Though each child develops at a slightly different rate, most children hit certain developmental milestones by the age of two. By comparing the behavior of your two-year-old child with common two-year-old behavior cited by child development experts, you can begin to understand whether your child's development remains on track. Consult your child's physician if you suspect that your child's development lags behind in a particular area.
According to the Child Development Institute, children just turning two can run, kick balls and build short towers with blocks. Between the ages of two and three, children begin to explore a wider range of physical activity, including jumping off of steps, riding tricycles and building larger towers.
Most two-year-olds have a vocabulary of 200 words or more.

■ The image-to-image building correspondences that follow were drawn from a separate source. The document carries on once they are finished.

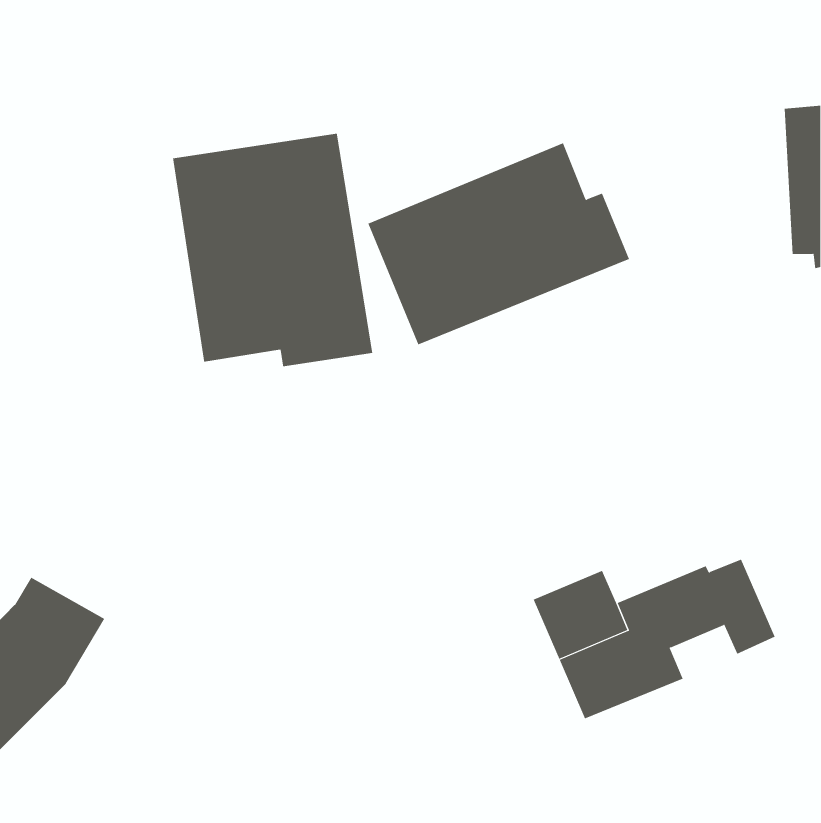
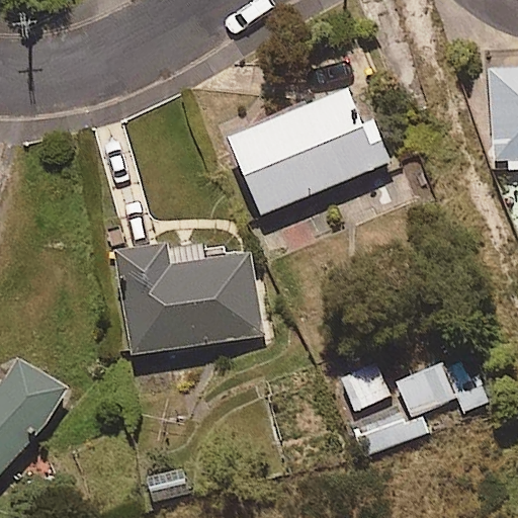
building: [173,133,373,367] -> none
building: none -> [115,246,264,354]

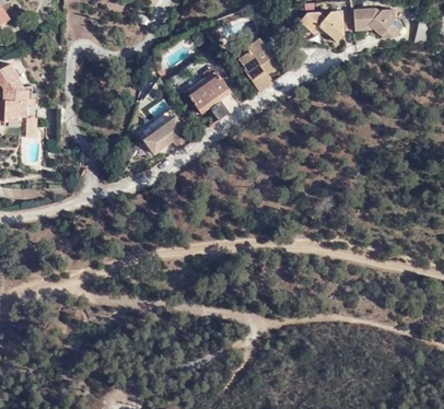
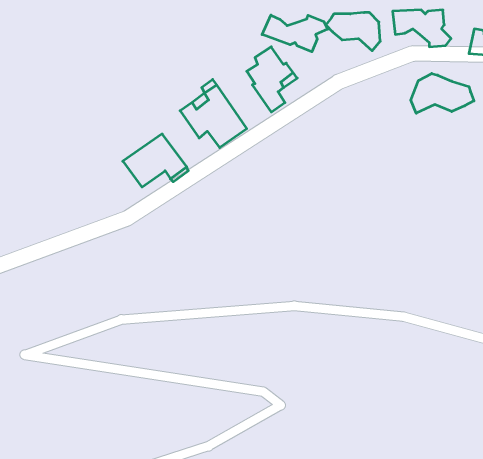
building: none -> [262,15,328,52]
building: none -> [411,73,474,113]

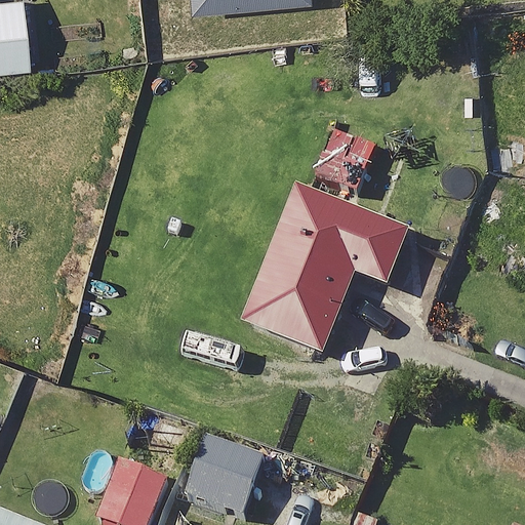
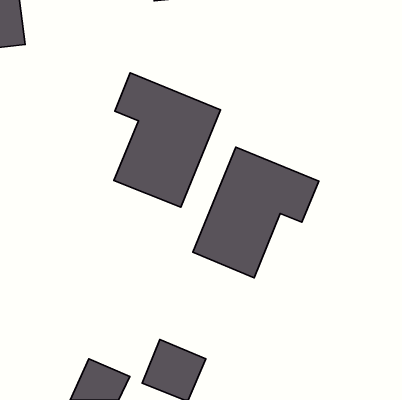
building: none -> [114,73,221,207]

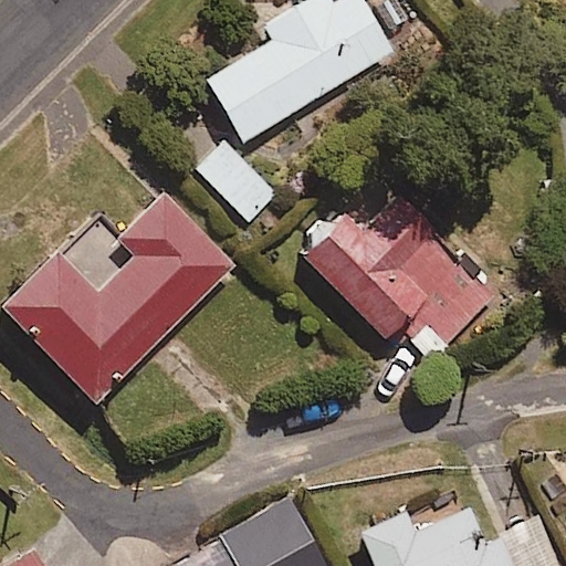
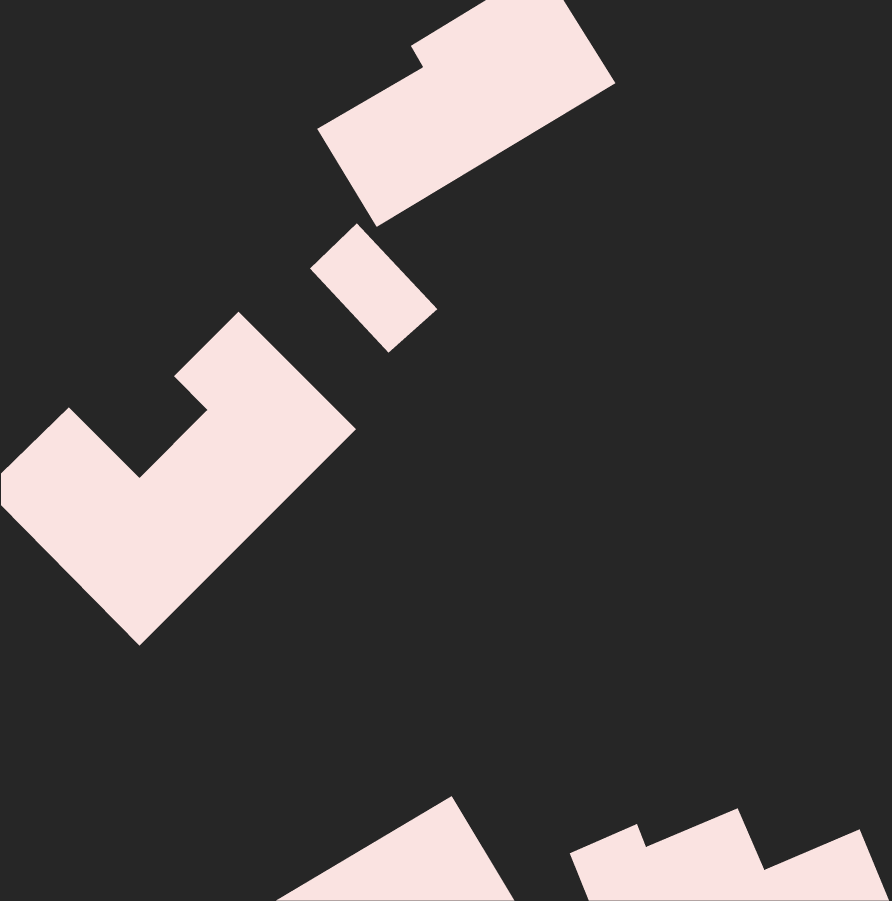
building: [300,175,499,359] -> none

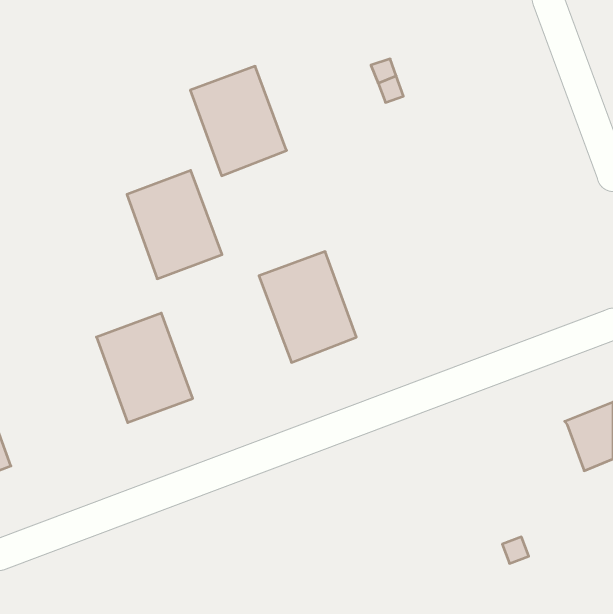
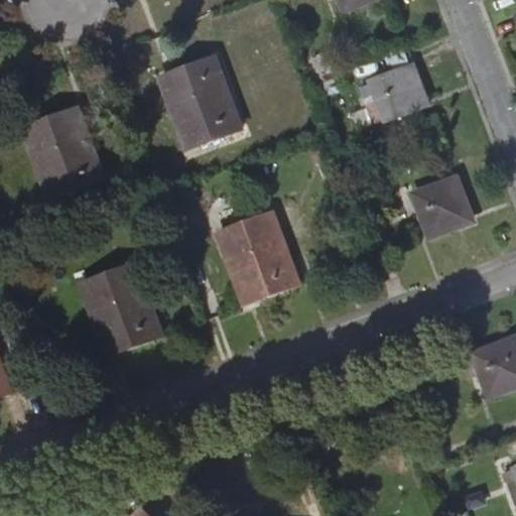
building: none -> [370,62,428,118]
building: [127,170,222,279] -> [23,107,103,198]
building: none -> [414,177,471,234]

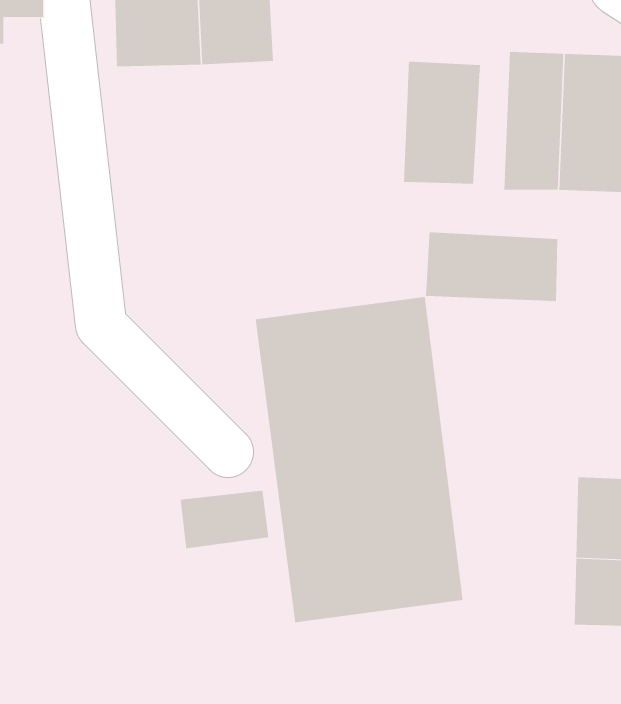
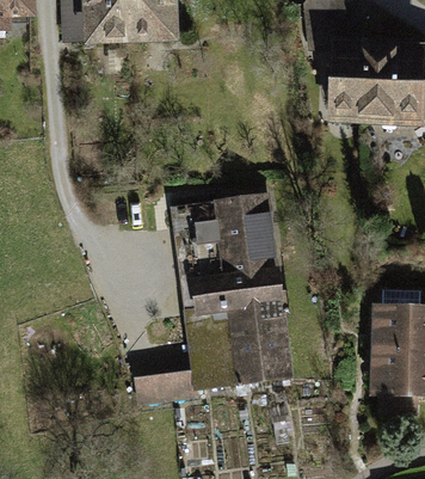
building: [403,61,480,185] -> none
building: [426,231,558,302] -> none
building: [180,490,269,549] -> [135,366,191,403]

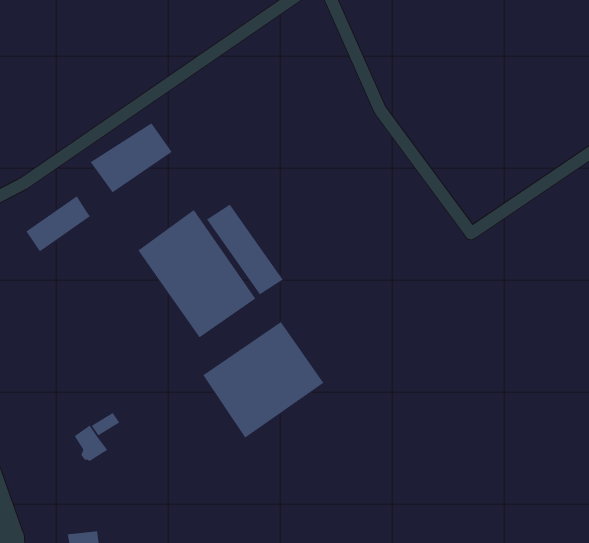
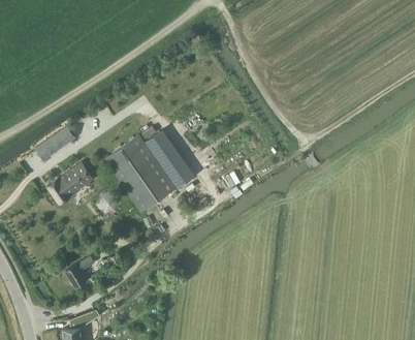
building: [90,123,172,193] -> [46,159,96,202]
building: [202,321,324,439] -> none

Between the ages of two and three, children learn new words each day. According to the Child Development Institute, two-year-olds typically use short sentences, and can use the pronouns "I," "me" and "you." Two-year-olds might not have completely intelligible pronunciation, according to PBS Parents. Some two-year-olds might experience some stuttering problems. Two-year-olds use language to explore the world around them, often asking "why," "what" and "how" questions. Children can typically follow simple directions at this age. According to PBS Parents, two-year-olds can usually understand basic concepts of time and chronology, and can use words such as yesterday and tomorrow.
Many two-year-olds experience unpredictable emotions, including some anger and other violent emotions. Many two-year-olds throw temper tantrums, according to the Child Development Institute. Children at this age might resist their parents’ demands or even give their own orders to those around them. At this age, children can manipulate their own facial expressions to show anger, happiness, sadness and other emotions, and they can recognize the meaning of these facial expressions in others. The Child Development Institute also points out that many children begin to develop a sense of humor at this age, often playing tricks on those around them. Children might show clingy or possessive tendencies at this age, and might demonstrate a fear of abandonment. Two-year-olds enjoy playing alongside other children their own age, but do not yet directly engage in activities with other children. According to PBS parents, two-year-olds begin to play a variety of pretend games, acting out experiences and stories with objects around them. Children might relate these stories to those around them.
Though two-year-olds cannot yet recognize words or letters, they may pretend to read as they flip through books. Most two-year-olds can sing the ABCs, but do not yet understand that letters represent specific sounds, according to PBS parents. Some two-year-olds might scribble in an attempt to write certain familiar letters, such as the first letter in their own name.
Eating and Sleeping
According to the Child Development Institute, most two-year-olds sleep for about 12 hours each night, and take a one- or two-hour nap each day. Two-year-olds often begin to feed themselves with some independence, drinking from cups rather than bottles and using spoons with relative ease.